### [WHAT IS REQUIRED]
Find the line containing "282 141 25.88" in the entries below. Reproduce that line and each one after it to the end, exactly, with no other lines.

### [INPUT]

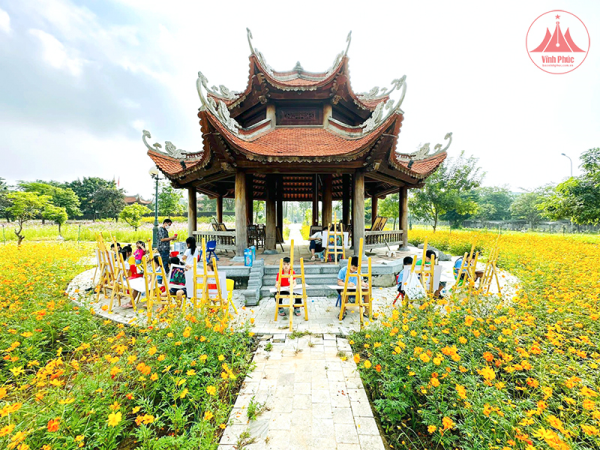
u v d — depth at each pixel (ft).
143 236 67.87
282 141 25.88
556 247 38.58
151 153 28.66
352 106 31.17
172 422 7.46
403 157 31.86
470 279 14.47
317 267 22.65
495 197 162.40
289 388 9.55
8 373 9.76
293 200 48.96
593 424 6.42
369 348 11.16
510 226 122.31
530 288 17.69
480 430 6.29
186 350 9.85
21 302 14.75
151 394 8.46
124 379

### [ANSWER AREA]
282 141 25.88
556 247 38.58
151 153 28.66
352 106 31.17
172 422 7.46
403 157 31.86
470 279 14.47
317 267 22.65
495 197 162.40
289 388 9.55
8 373 9.76
293 200 48.96
593 424 6.42
369 348 11.16
510 226 122.31
530 288 17.69
480 430 6.29
186 350 9.85
21 302 14.75
151 394 8.46
124 379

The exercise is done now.